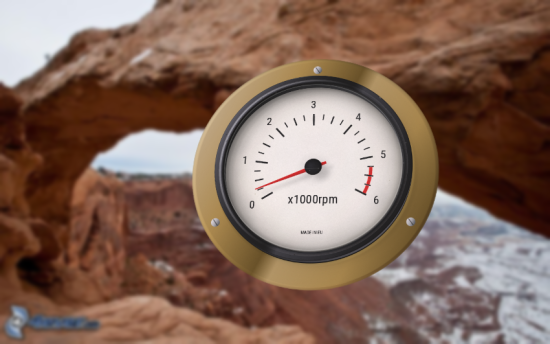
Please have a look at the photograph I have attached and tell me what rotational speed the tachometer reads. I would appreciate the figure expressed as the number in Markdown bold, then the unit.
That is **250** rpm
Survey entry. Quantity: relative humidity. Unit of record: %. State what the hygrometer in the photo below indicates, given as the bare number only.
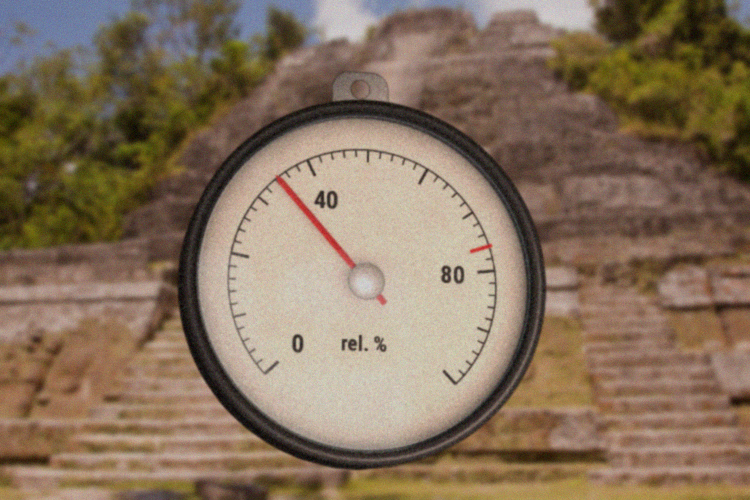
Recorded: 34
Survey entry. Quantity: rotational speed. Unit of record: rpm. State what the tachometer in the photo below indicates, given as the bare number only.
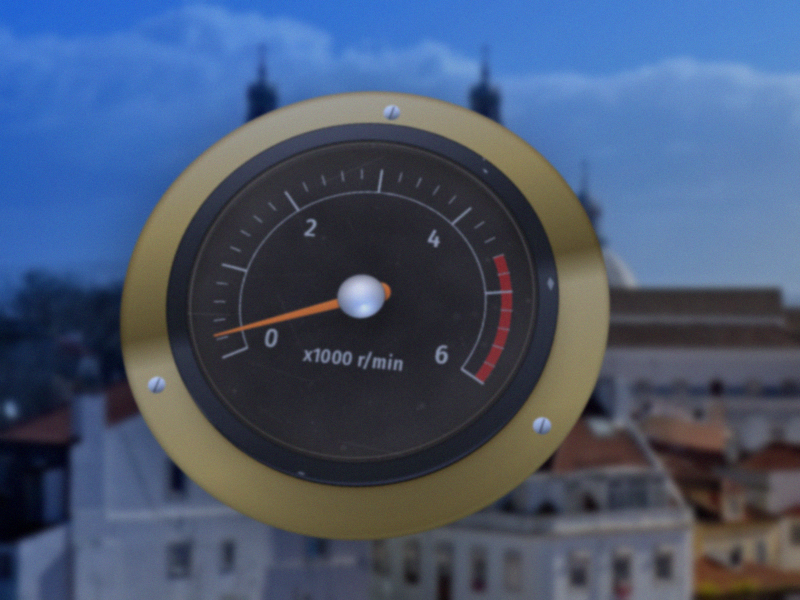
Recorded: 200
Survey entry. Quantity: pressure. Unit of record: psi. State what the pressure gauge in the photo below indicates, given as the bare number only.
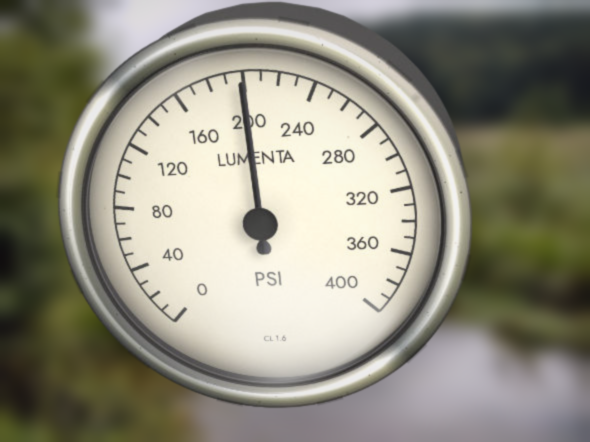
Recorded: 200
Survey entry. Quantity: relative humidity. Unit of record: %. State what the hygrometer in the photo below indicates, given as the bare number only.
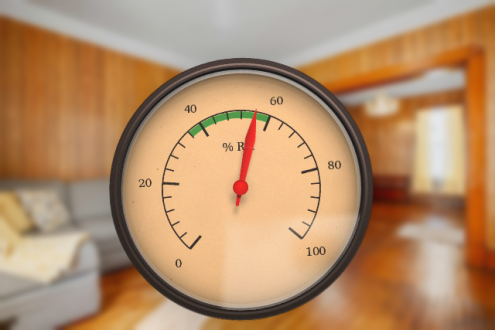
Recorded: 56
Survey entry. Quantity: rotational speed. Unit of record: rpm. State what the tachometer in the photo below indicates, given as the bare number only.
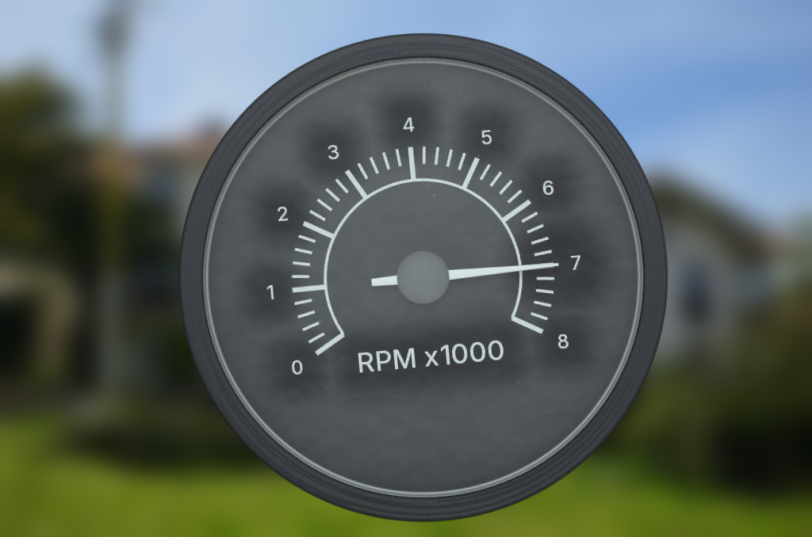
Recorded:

**WHAT YOU HAVE TO DO**
Copy out all of the records above word for word, leaving out the pictures.

**TASK RESULT**
Please have a look at the photograph I have attached and tell me what rotational speed the tachometer reads. I would appreciate the figure expressed as the number in Markdown bold, then the unit.
That is **250** rpm
Survey entry. Quantity: relative humidity. Unit of record: %. State what the hygrometer in the photo below indicates, given as the bare number only.
Recorded: 34
Survey entry. Quantity: rotational speed. Unit of record: rpm. State what the tachometer in the photo below indicates, given as the bare number only.
Recorded: 200
Survey entry. Quantity: pressure. Unit of record: psi. State what the pressure gauge in the photo below indicates, given as the bare number only.
Recorded: 200
Survey entry. Quantity: relative humidity. Unit of record: %. State what the hygrometer in the photo below indicates, given as the bare number only.
Recorded: 56
Survey entry. Quantity: rotational speed. Unit of record: rpm. State what the tachometer in the photo below indicates, given as the bare number only.
Recorded:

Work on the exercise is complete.